In fact using known results from thermodynamics we can write
\begin{equation}\Label{EQ07}
\left(\pp[S_k]{E_k}\right)_{V_k,N_k} = \frac{1}{T_k}, \qquad k=1,2.
\end{equation}
The equilibrium condition \eqRef{EQ06} implies equality of temperatures, \(T_1=T_2\). 

Case-II : Only \(N_1;N_2\) are held fixed
In this case we assume that the two systems as before and that the wall separating them is movable, allows heat transfer but the exchange of particles is not allowed. In this case \(E_1,E_2, V_1, V_2\) will change but \(N_1, N_2\) will remain fixed.

The partition is a movable  diathermal wall

We need to maximize the expression \eqref{EQ04} w.r.t. \(E_1, V_1\) keeping \(E_2=E-E_1\) and \(V_2=V-V_1\). In addition to \eqref{Eq06}, we get one more condition \begin{equation} \left(\pp[S_1]{V_1}\right)_{E_1,N_1} - \left(\pp[S_2]{V_2}\right)_{E_2,N_2}=0. \end{equation}

The two terms of the above equation give the pressures of the two systems. \begin{equation}\label{EQ07A} P_k = T_k \left(\pp[S_k]{V_k}\right)_{E_k,N_k} \qquad k=1,2. \end{equation} and the equilibrium conditions are \(T_1=T_2\) and \(P_1=P_2\).

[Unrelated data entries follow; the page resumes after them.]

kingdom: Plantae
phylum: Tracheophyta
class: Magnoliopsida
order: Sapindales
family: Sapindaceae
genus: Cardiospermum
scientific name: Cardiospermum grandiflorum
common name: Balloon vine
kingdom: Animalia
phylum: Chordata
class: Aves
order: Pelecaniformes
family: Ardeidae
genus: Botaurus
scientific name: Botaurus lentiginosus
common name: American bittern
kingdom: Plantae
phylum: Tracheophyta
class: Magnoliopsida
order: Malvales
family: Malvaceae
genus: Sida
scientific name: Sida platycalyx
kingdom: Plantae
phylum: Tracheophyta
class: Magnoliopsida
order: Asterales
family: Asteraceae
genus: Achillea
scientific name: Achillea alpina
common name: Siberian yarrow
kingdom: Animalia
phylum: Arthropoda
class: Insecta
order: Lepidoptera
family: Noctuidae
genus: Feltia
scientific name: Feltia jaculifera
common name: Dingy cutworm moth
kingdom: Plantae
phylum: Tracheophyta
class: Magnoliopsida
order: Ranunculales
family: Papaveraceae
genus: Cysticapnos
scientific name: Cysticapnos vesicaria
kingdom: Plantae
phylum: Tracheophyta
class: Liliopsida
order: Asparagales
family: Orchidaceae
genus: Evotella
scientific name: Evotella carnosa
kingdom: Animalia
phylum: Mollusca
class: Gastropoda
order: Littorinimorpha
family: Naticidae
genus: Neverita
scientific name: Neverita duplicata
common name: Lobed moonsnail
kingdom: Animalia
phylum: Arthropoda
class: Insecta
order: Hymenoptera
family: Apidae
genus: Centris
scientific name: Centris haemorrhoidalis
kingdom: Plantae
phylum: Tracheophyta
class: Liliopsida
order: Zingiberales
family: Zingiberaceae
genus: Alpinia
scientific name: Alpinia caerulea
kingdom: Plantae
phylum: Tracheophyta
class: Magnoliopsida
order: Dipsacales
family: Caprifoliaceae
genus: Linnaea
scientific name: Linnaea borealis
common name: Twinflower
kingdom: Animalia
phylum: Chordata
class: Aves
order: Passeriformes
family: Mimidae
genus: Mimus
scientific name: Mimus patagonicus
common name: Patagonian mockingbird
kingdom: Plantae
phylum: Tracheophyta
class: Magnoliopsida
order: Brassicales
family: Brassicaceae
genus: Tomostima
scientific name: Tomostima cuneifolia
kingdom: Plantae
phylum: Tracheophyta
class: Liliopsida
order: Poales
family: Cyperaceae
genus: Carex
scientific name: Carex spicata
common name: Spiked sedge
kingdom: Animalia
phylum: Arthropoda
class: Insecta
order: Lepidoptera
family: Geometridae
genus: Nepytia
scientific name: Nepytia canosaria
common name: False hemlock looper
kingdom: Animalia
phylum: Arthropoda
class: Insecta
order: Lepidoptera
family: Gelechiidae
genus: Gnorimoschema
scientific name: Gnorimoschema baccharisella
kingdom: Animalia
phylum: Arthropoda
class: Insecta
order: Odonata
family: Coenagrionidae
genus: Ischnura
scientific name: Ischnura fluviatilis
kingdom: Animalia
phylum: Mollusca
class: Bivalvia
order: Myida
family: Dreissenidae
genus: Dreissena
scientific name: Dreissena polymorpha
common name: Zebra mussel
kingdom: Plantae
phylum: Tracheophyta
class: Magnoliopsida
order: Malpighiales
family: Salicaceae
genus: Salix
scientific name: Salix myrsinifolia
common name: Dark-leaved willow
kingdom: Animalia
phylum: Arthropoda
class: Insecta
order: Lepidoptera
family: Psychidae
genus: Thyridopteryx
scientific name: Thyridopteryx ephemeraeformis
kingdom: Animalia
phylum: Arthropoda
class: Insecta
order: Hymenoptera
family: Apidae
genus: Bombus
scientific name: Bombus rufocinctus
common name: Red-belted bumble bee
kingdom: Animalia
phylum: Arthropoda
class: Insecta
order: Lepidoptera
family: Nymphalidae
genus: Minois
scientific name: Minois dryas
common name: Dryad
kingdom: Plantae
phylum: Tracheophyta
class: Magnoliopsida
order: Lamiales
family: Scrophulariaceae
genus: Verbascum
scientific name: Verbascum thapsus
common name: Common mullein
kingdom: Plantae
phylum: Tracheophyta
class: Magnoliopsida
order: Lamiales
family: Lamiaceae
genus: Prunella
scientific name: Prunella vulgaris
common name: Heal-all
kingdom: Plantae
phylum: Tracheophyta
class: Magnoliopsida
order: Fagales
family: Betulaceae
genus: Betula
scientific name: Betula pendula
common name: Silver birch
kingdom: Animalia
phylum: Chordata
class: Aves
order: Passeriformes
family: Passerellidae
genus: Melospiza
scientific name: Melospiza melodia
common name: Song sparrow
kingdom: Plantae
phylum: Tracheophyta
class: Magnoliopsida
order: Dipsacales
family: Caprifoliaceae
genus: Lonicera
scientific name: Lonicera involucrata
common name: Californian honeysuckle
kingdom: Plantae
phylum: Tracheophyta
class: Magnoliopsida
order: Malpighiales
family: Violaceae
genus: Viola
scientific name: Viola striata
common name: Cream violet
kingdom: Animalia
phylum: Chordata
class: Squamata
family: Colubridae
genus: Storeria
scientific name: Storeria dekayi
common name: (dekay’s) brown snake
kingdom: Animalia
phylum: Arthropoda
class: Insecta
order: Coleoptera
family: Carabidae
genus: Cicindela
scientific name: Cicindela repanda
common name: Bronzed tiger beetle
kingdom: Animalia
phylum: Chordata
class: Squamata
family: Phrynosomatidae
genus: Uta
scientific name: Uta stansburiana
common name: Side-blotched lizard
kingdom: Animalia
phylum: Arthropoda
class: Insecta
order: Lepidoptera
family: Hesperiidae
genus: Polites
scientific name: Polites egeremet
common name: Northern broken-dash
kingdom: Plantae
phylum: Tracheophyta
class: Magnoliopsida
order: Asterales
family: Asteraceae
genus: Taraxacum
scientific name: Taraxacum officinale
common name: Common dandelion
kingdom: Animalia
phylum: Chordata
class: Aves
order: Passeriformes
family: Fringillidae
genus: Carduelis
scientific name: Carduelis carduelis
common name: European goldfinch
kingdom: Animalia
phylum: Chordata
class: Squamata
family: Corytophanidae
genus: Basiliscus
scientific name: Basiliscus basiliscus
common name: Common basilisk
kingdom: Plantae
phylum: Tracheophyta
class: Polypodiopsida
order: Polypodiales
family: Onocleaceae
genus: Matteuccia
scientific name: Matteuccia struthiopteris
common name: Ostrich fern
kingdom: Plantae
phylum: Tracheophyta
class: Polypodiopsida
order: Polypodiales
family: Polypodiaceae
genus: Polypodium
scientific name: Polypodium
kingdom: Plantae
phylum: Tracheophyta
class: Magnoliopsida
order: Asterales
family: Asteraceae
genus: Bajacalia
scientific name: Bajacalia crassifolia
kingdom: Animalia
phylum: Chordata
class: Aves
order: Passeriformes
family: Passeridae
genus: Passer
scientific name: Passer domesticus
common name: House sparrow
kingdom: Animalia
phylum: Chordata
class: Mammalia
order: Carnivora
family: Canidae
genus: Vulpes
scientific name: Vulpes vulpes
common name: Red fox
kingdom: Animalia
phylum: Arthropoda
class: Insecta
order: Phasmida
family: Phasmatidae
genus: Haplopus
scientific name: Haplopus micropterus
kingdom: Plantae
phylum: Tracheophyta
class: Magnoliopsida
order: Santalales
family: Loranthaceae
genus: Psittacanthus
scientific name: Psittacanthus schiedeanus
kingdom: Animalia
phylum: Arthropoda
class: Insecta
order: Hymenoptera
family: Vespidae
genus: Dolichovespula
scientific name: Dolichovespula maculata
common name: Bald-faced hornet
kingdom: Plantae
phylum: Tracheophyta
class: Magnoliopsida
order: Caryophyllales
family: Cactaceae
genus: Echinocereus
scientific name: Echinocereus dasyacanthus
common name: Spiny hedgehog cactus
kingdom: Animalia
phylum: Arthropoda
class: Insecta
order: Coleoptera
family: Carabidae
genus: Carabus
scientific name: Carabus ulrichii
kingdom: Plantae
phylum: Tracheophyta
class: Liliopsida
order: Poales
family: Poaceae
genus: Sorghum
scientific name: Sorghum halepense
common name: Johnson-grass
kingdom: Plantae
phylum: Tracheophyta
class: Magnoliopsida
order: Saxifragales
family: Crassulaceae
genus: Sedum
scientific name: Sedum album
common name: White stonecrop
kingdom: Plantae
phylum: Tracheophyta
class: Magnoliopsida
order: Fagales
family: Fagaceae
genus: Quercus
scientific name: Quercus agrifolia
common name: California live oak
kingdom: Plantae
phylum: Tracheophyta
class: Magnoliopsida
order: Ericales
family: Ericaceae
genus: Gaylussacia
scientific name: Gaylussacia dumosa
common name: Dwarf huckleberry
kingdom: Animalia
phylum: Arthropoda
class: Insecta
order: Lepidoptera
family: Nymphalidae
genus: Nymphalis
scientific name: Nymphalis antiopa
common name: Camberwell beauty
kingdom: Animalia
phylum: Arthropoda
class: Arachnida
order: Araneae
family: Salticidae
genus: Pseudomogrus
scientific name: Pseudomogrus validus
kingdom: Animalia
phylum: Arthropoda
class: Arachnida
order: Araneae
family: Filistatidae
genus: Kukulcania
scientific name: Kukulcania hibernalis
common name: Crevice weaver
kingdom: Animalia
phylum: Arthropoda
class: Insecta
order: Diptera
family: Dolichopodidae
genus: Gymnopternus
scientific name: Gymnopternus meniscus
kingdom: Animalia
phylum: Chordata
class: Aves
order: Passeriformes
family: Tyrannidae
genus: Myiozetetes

Case-III:  All \(E_1,E_2, V_1,V_2, N_1, N_2\) are variable

Now we assume that the partition is a permeable membrane that allows particles to cross over. In addition, as before we take the partition to be diathermal and movable

The partition is a movable, diathermal and permeable wall

In this case all the three variable \(E_1, V_1, N_1\) will change and equilibrium will be attained when the entropy is maximum. proceeding as before, we get a new relation \begin{equation} \left(\pp[S_1]{N_1}\right)_{E_1,V_1} - \left(\pp[S_2]{N_2}\right)_{E_2,V_2}=0. \end{equation} This requirement leads us to introduce the chemical potential of the systems by means of the equation \begin{equation}\label{EQ09} \mu_k =- T_k \left(\pp[S_k]{V_k}\right)_{E_k,N_k} \qquad k=1,2. \end{equation} In the equilibrium the chemical potentials of the two systems must be equal.